> _Exercise_
How many lines of the rows below contain the word "shown"? Report only that count.
Top of Excerpted data
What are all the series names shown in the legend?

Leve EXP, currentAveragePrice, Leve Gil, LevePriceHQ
Bottom of Excerpted data
Top of Excerpted data
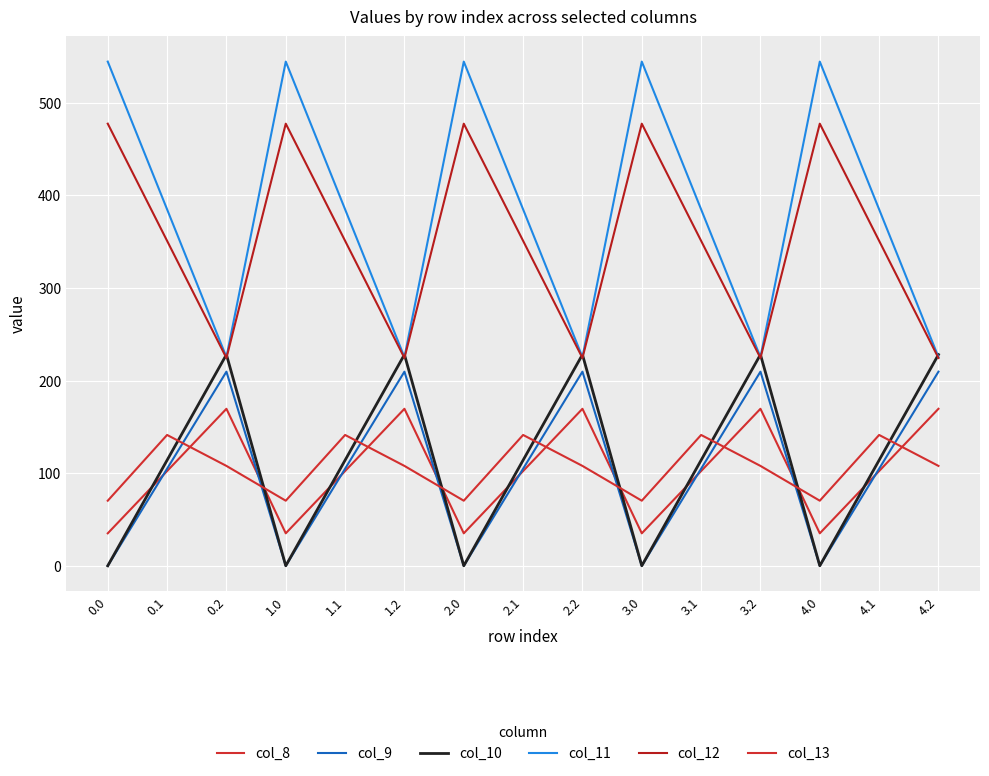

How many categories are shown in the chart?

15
Bottom of Excerpted data
Top of Excerpted data
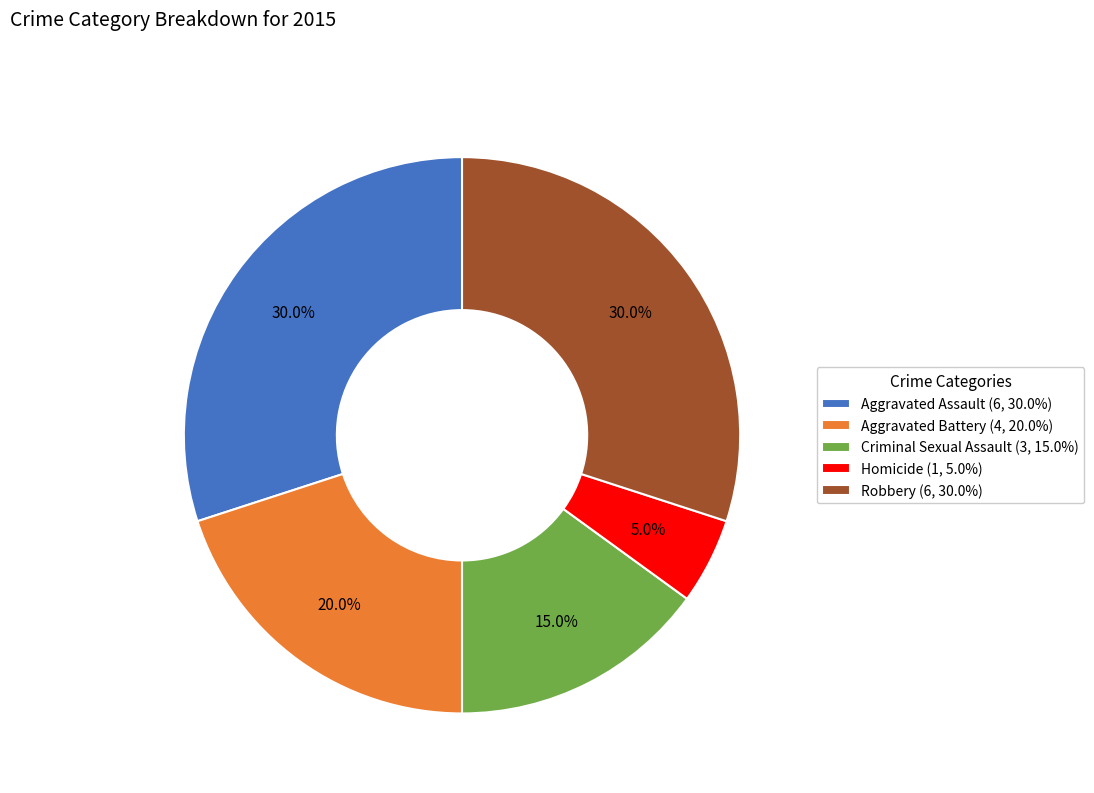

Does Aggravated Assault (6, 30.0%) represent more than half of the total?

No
Bottom of Excerpted data
> _Answer section_
2